Через минуту она появилась, уже одетая, с чемоданом в одной руке и с авоськой в другой. На голове ее был теплый платок, на ногах — крепкие сапожки: мать собиралась далеко и надолго.
— Сейчас поеду, — сказала она Павлуне. — Только хозяйство погляжу.
Марья Ивановна вышла во двор. Павлуня остался, чтобы не мешать ей. Он видел в окно: мать все потрогала, за все подержалась, вернулась, на него не глядя.
Сердце у сына дрогнуло.
— Не бойся. Все будет в порядке.
Павлуня ждал, что мать примется долго и нудно наказывать ему, как беречь огород да кормить скотину, но вместо этого она со значением подняла к потолку толстый палец:
— Когда-нибудь поймешь!
Больше ни слова не сказала Марья Ивановна до самой остановки, а возле автобуса крепко поцеловала сына три раза.
Павлуня еще с детства отвык от материнских поцелуев, и теперь они растревожили его.
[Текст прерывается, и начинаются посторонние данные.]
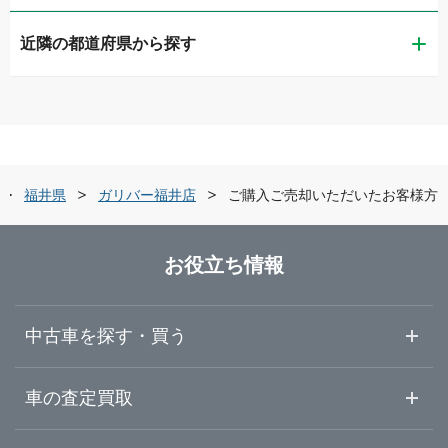
近隣の都道府県から探す
福井市
ガリバー車検 福井店
新潟県
敦賀市
ガリバー8号板垣店
富山県
越前市
ガリバーアウトレット27号敦賀店
福井県
ガリバー福井店
ご購入ご売却いただいたお客様方
石川県
福井・越前・嶺北
ガリバー敦賀店
お役立ち情報
福井県
敦賀・嶺南
ガリバー8号越前店
中古車を探す・買う
山梨県
中古車情報・中古車検索
車の査定買取
中古車ご提案サービス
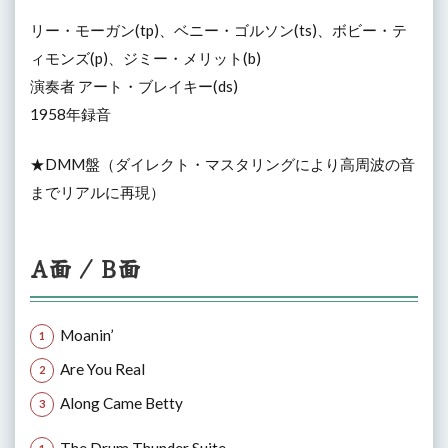
リー・モーガン(tp)、ベニー・ゴルソン(ts)、ボビー・テ
ィモンズ(p)、ジミー・メリット(b)
演奏者 アート・ブレイキー(ds)
1958年録音
★DMM盤（ダイレクト・マスタリングにより高周波の音
までリアルに再現）
A面 / B面
Moanin’
Are You Real
Along Came Betty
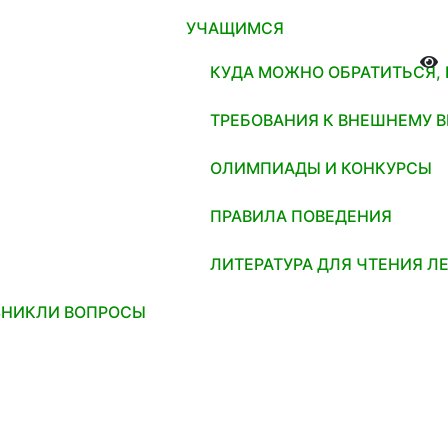
УЧАЩИМСЯ
КУДА МОЖНО ОБРАТИТЬСЯ,
ТРЕБОВАНИЯ К ВНЕШНЕМУ 
ОЛИМПИАДЫ И КОНКУРСЫ
ПРАВИЛА ПОВЕДЕНИЯ
ЛИТЕРАТУРА ДЛЯ ЧТЕНИЯ Л
ЗНИКЛИ ВОПРОСЫ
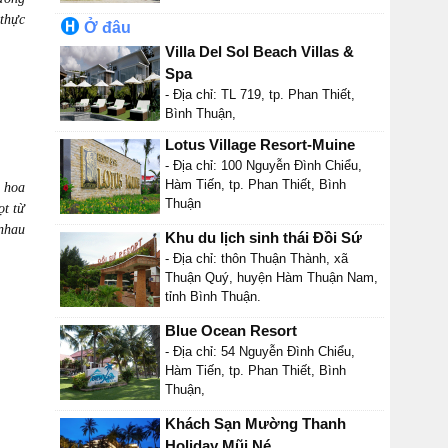
 thực
Ở đâu
Villa Del Sol Beach Villas &
Spa
- Địa chỉ: TL 719, tp. Phan Thiết,
Bình Thuận,
Lotus Village Resort-Muine
- Địa chỉ: 100 Nguyễn Đình Chiểu,
Hàm Tiến, tp. Phan Thiết, Bình
n hoa
Thuận
ọt từ
 nhau
Khu du lịch sinh thái Đồi Sứ
- Địa chỉ: thôn Thuận Thành, xã
Thuận Quý, huyện Hàm Thuận Nam,
tỉnh Bình Thuận.
Blue Ocean Resort
- Địa chỉ: 54 Nguyễn Đình Chiểu,
Hàm Tiến, tp. Phan Thiết, Bình
Thuận,
Khách Sạn Mường Thanh
Holiday Mũi Né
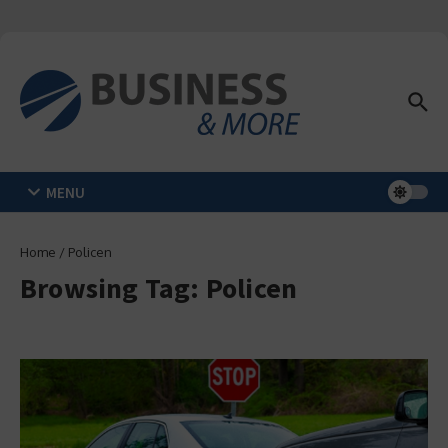
Zum Inhalt springen
MENU
Home
/
Policen
Browsing Tag: Policen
Он долго шел за автобусом, махал вслед шапкой, шептал:
— Вертайся…
Взвихрилась снежная пыль и тут же улеглась. Павлуня присел на скамейку, стал думать о матери.
Если разобраться, Марья Ивановна, занятая своими заботами, не больно-то лезла в его жизнь. Он и при матери ходил сиротой в родном доме. Но все-таки кто-то всегда был рядом, шумел, сердился, изредка дрался, а теперь ему придется возвращаться в пустой дом, где нет ни голоса матери, ни грома кастрюль.